_Выбранный отрывок_:
┄┄┄┄┄┄┄┄┄┄

Оказалось, были. Муж одной из бабушкиных сестер, генерал Сокольский, после революции оказался в Америке вместе с сыном Алексом. Алекс там обосновался, стал американцем и сейчас, через семьдесят с лишним лет приехал в СССР в качестве туриста. С супругой. В самолете, когда летел из Москвы в Тбилиси, рассказал соседу по креслу, грузину, что родился в Грузии и раньше жил в Кутаиси, там даже родственники какие-то остались, Анджапаридзе. Грузин спросил, не родственница ли ему актриса Верико Анджапаридзе? Она тоже из Кутаиси.

– А сколько ей лет?

– Да столько примерно, сколько и вам.

– Быть может, это Верочка, моя кузина. А ее можно найти?

– Можно. Выйдете из самолета и спросите кого угодно, вам любой скажет.

Устроившись в гостинице, Алекс позвонил Верико. Верико сказала, что, конечно, помнит его, но прямо сейчас принять не может: готовится к спектаклю. Пригласила его на спектакль, билет пообещала прислать в гостиницу: «А после спектакля мы поедем ко мне, поужинаем, поговорим…»

┄┄┄┄┄┄┄┄┄┄

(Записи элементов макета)
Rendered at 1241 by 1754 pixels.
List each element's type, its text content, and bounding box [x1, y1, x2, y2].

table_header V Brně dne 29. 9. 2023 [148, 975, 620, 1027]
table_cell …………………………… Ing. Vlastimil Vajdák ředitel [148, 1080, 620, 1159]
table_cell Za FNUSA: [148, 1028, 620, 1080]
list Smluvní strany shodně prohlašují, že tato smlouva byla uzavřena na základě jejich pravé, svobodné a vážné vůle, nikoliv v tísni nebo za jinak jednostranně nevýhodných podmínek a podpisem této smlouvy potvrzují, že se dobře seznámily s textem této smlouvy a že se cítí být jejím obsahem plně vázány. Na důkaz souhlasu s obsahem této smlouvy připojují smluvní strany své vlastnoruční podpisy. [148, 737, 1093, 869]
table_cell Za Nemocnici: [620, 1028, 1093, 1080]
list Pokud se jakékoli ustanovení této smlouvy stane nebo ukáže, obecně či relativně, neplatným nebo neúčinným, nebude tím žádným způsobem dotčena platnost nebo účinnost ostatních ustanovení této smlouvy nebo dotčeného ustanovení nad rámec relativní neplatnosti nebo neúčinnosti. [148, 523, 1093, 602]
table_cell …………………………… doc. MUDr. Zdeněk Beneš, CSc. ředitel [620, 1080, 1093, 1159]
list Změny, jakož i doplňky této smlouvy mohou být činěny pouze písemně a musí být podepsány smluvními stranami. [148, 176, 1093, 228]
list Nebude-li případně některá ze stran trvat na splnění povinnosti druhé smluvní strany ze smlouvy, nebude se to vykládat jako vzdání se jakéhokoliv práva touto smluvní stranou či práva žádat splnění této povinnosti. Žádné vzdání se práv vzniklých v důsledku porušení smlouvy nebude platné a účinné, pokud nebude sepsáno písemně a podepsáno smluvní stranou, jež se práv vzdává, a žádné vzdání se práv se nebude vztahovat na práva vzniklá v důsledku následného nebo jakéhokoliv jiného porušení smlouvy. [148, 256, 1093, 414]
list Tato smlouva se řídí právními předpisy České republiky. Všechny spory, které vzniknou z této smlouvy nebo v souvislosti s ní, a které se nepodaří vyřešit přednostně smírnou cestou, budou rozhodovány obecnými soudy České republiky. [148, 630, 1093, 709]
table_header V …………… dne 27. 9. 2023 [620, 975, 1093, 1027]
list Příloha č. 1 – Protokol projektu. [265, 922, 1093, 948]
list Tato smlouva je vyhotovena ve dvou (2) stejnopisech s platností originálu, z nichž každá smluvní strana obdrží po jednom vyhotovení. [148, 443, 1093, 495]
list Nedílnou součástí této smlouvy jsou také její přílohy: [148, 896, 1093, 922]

┄┄┄┄┄┄┄┄┄┄

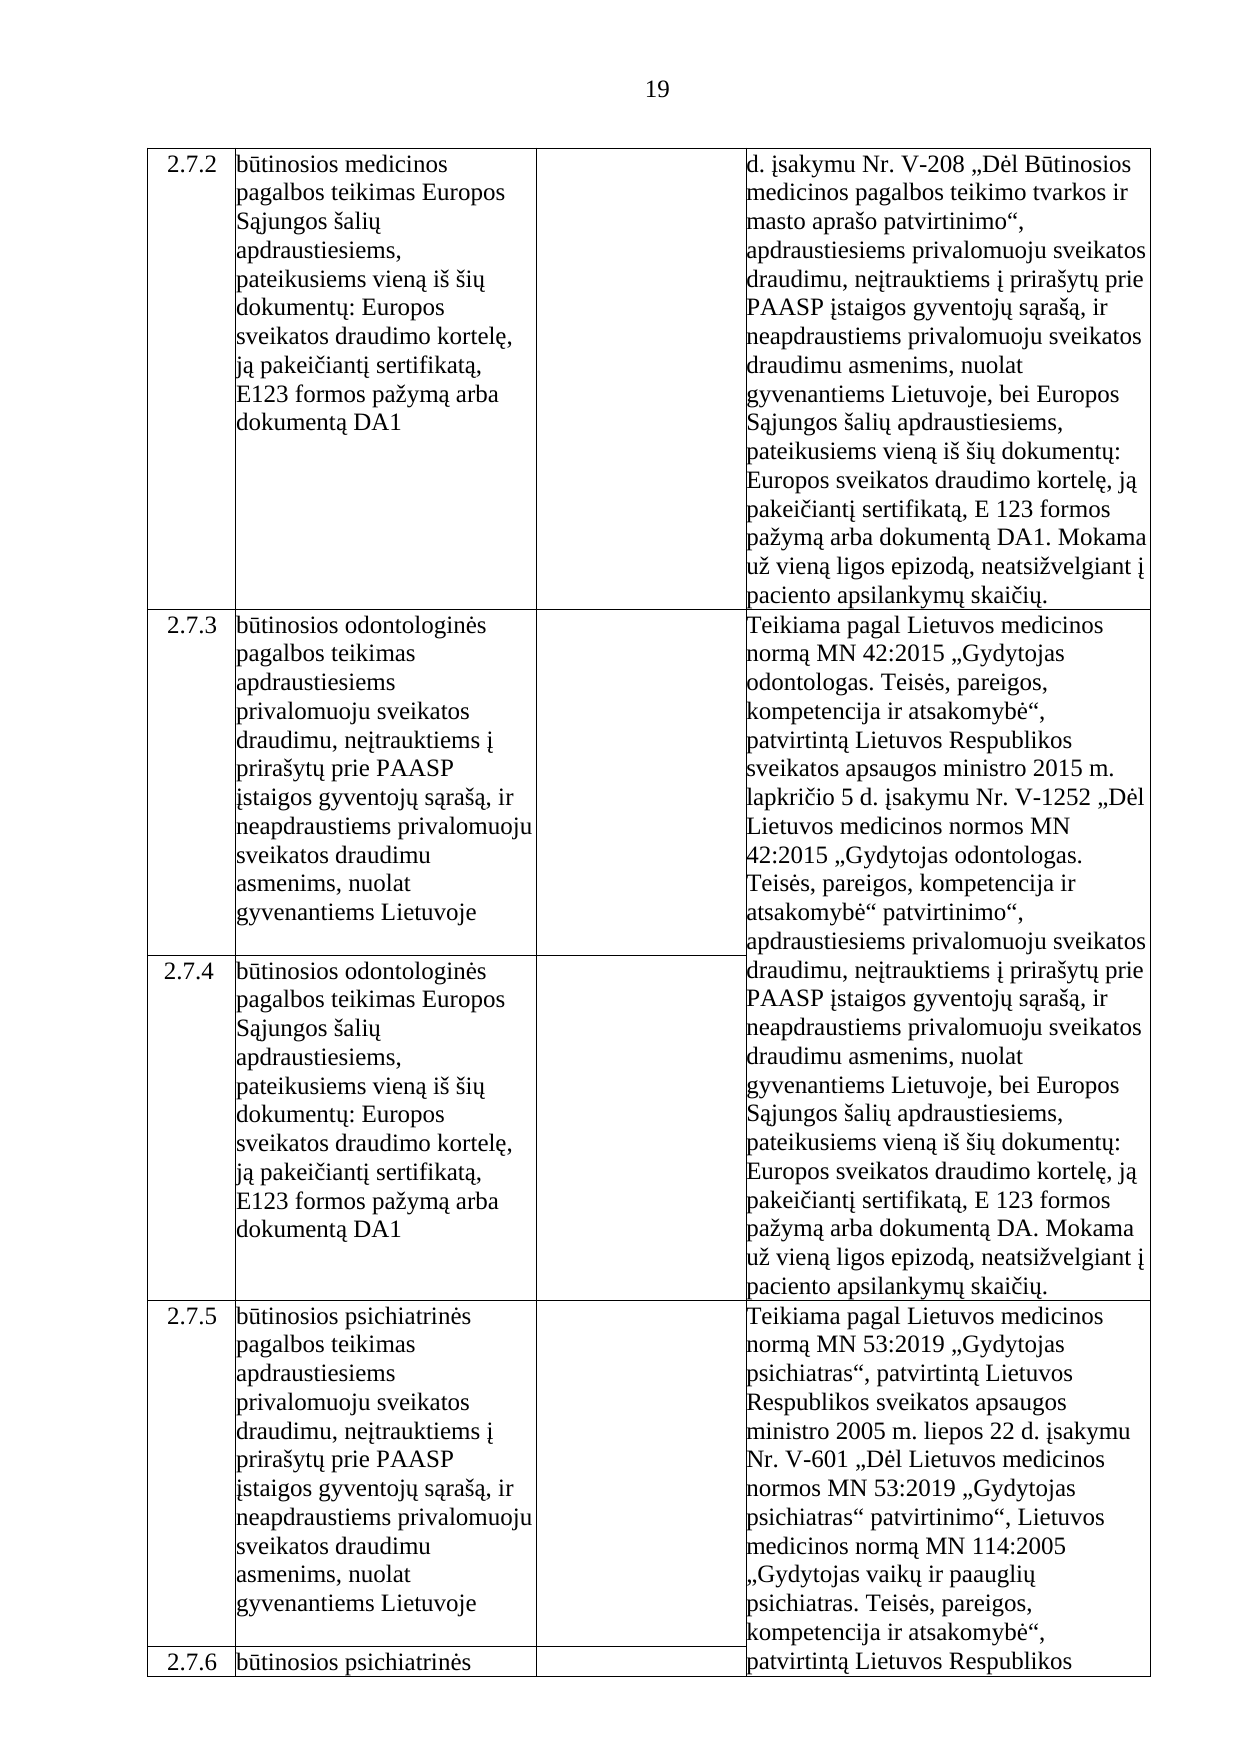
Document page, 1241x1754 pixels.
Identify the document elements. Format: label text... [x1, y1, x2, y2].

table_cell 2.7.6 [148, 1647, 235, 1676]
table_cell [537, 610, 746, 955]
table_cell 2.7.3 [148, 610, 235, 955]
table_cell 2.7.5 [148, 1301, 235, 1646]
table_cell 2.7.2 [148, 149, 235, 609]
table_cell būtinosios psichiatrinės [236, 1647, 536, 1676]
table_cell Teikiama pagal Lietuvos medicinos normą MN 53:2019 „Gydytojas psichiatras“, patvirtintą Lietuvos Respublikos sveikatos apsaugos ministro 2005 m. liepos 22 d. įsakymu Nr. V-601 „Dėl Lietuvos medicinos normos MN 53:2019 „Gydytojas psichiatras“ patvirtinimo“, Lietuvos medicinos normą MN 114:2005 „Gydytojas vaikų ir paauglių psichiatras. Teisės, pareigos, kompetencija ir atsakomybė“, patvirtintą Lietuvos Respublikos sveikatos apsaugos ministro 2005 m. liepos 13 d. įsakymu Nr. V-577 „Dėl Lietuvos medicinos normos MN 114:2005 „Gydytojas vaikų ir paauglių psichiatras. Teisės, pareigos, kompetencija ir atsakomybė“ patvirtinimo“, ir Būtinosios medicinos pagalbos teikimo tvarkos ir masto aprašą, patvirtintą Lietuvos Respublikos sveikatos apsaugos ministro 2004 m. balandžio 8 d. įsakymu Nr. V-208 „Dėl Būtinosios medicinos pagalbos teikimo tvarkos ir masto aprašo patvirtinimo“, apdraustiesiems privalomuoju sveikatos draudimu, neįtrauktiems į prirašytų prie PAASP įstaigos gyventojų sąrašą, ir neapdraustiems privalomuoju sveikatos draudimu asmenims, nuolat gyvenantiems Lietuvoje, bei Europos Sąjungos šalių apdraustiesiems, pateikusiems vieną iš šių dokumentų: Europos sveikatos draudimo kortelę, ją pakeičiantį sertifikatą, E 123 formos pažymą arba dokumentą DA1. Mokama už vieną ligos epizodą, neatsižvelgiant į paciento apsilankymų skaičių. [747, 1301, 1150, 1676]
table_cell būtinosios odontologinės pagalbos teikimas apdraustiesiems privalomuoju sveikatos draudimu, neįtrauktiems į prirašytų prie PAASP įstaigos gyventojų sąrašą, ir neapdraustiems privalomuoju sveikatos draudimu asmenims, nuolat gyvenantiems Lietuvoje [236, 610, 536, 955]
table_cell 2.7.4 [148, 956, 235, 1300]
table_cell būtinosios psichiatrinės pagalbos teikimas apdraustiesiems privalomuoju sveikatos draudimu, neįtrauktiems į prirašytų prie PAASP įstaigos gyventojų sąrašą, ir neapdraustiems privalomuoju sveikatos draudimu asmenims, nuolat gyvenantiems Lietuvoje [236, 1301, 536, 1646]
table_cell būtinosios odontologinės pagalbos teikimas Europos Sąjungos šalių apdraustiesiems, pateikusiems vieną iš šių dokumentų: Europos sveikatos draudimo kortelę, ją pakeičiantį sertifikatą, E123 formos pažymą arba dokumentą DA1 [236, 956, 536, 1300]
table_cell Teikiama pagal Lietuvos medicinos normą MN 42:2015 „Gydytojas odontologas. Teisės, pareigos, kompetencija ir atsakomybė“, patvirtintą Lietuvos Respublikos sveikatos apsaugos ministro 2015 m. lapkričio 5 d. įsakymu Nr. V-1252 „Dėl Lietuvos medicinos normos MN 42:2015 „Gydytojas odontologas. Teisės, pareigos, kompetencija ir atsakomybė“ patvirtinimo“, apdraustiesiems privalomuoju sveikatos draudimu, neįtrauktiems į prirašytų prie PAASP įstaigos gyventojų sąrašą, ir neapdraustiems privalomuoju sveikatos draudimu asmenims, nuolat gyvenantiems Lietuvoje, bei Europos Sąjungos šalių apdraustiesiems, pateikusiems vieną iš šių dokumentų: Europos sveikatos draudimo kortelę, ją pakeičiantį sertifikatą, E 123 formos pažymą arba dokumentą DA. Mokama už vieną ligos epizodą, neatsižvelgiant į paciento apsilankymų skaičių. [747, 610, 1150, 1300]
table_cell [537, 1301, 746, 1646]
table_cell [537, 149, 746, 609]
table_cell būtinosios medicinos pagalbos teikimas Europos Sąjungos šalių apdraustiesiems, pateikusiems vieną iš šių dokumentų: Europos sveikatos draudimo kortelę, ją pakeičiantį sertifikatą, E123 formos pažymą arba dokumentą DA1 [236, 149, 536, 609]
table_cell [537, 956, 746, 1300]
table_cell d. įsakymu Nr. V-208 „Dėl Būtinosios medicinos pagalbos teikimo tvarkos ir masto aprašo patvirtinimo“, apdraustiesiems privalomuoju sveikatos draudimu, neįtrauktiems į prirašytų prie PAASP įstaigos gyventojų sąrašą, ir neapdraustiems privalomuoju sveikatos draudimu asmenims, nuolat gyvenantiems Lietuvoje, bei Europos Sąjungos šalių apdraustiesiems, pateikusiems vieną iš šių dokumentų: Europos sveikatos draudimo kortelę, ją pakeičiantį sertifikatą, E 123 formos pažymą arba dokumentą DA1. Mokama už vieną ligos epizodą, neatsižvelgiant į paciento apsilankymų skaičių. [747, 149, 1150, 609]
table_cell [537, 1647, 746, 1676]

┄┄┄┄┄┄┄┄┄┄

Воспроизведите полностью, слово в слово, отрывок о приезде Алекса в СССР и его звонке Верико.

_Решение_:
Оказалось, были. Муж одной из бабушкиных сестер, генерал Сокольский, после революции оказался в Америке вместе с сыном Алексом. Алекс там обосновался, стал американцем и сейчас, через семьдесят с лишним лет приехал в СССР в качестве туриста. С супругой. В самолете, когда летел из Москвы в Тбилиси, рассказал соседу по креслу, грузину, что родился в Грузии и раньше жил в Кутаиси, там даже родственники какие-то остались, Анджапаридзе. Грузин спросил, не родственница ли ему актриса Верико Анджапаридзе? Она тоже из Кутаиси.

– А сколько ей лет?

– Да столько примерно, сколько и вам.

– Быть может, это Верочка, моя кузина. А ее можно найти?

– Можно. Выйдете из самолета и спросите кого угодно, вам любой скажет.

Устроившись в гостинице, Алекс позвонил Верико. Верико сказала, что, конечно, помнит его, но прямо сейчас принять не может: готовится к спектаклю. Пригласила его на спектакль, билет пообещала прислать в гостиницу: «А после спектакля мы поедем ко мне, поужинаем, поговорим…»